The office of the Social Justice Conference was inaugurated at Vardhaman City Plaza 2, Asaf Ali Rd, Near Ramleela Maidan, New Delhi on 16 October by Moulana Nawabuddin Naqshbandi, Chairman Muslim Muthahida Mahaz. According to a press release issued by Mohammed Ali Jinnah, the Convenor of the Conference, the first copy of manifesto of the Social Justice Conference was issued by E. Aboobacker, the National President Social Democratic Party of India and the theme of the Social Justice Conference was delivered by Popular Front of India Chairman, E.M Abdul Rahiman.

==Conference events==

=== 26 November ===
The Chairman of the Popular Front of India, E M Abdul Rahiman, flagged off the first day of the two-day conference.
The showcase of the day was the Milli Convention christened "Together for Empowerment". In his inaugural speech by the Fathehpuri Shahi Imam, Mufthi Muhammed Mukharram, underlined the fact of continued exploitation of Muslims in India, irrespective of political party.

=== 27 November ===
Like the previous conferences, viz. the Empower India Conference in 2007 (Bangalore) and the National Political Conference of 2009 (Calicut), the SJC was populous. The conference drew citizens from across the nation, including both political and religious leaders.

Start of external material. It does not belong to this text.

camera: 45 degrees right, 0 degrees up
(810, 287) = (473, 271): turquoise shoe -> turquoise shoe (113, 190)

Several prominent personalities attended. The former MP and president of the All-India Muslim Majlis-e-Mushawarath, Syed Shahabuddin, rightly recognized that the state of Muslims could not progress without adequate representation in Parliament and Assemblies. He further stated that the government represents merely 15-20% of the population; and they seem least concerned about the general problems and hardships of the commoner; he described the situation as "Government of the elite, for the elite". He demanded reservation for Muslims in Parliament and Assemblies.

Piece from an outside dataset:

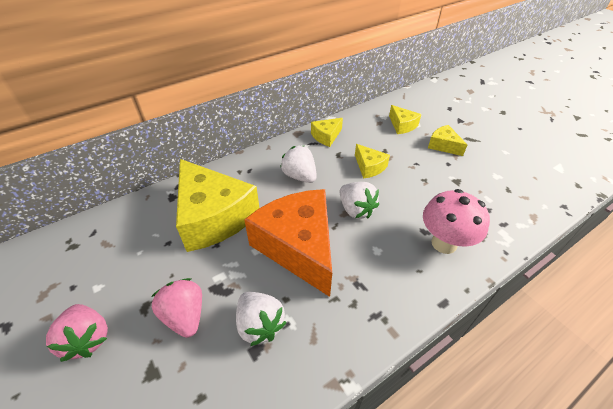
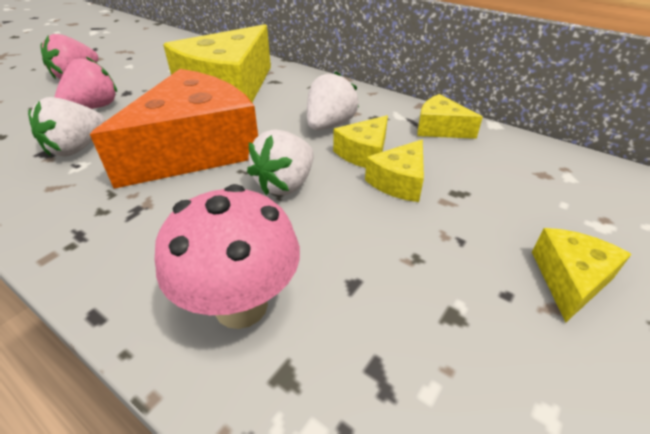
camera: 70 degrees right, 5 degrees down
(402, 125) = (570, 204): yellow cheese -> yellow cheese (364, 153)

The Shahi Imam of Shahi Masjid Fathepuri, Mufti Mukarram Ahmed said "When Justice Rajinder Sachar Committee and Justice Ranganath Mishra Commission reports have said that Muslims are even more deprived than the Scheduled Castes in the country and recommended reservation for them, there should be no reason for delay. The present regime is not willing to give Muslims their due. The need of the hour is to assert our right. We cannot afford to bear this injustice any longer."

The Samjawadi Party head, Mulayam Singh Yadav, claimed that the intention of present regime was not good. Committees and reports have been formed, but they shy away from implementing them. "If Muslims are united & awakened, the government will be forced to accept their demands."

The Ajmer Shareef Khadim, Syed Chisty said that Muslims have preached and practiced secularism for ages, and lambasted the accusation of terrorism on the community as a whole. He asked community leaders not to go into defensive mode during any “terror” incident. He also asked the Muslims not to simply blame the government for all woes; an introspection into the Muslim household should be done citing the high percentage of school drop outs. Education, he said, is the key – ensuring it is a need.

The gathering ended with the Delhi Declaration.

==Delhi Declaration==

The leaders who gathered in Delhi on 27 November spoke of the contemporary and pressing matters of the common Indian citizen, especially the minorities.

Prominent points from the Declaration:

- Detailed overhaul of the current neo-liberal & pro-rich economic policies with a view to restore the concepts of welfare state where in the state is not merely a passive observer.
- Building up of an inclusive people's movement for the eradication of corruption at all levels.
- Development of eco-friendly development programmes which will not contribute to global warming and environmental desolation.
- Implementation of Justice Ranganatha Mishra Commission report, to ensure proportionate representation in constitutional organs, bureaucracy public undertakings and education.
- Legislation for proportional representation instead of the existing first-past - the post system
- Reformulation of the foreign policy with avowed objective of establishing peace and cooperation on the subcontinent along with the revival of the Non-Aligned Movement

The delegates at the Conference also reiterated their commitment to establish a New India of Equal Rights to all Indians. This was the same pledge made on the occasion of the launch of Popular Front of India in the Empower India Conference held at Bangalore in 2007.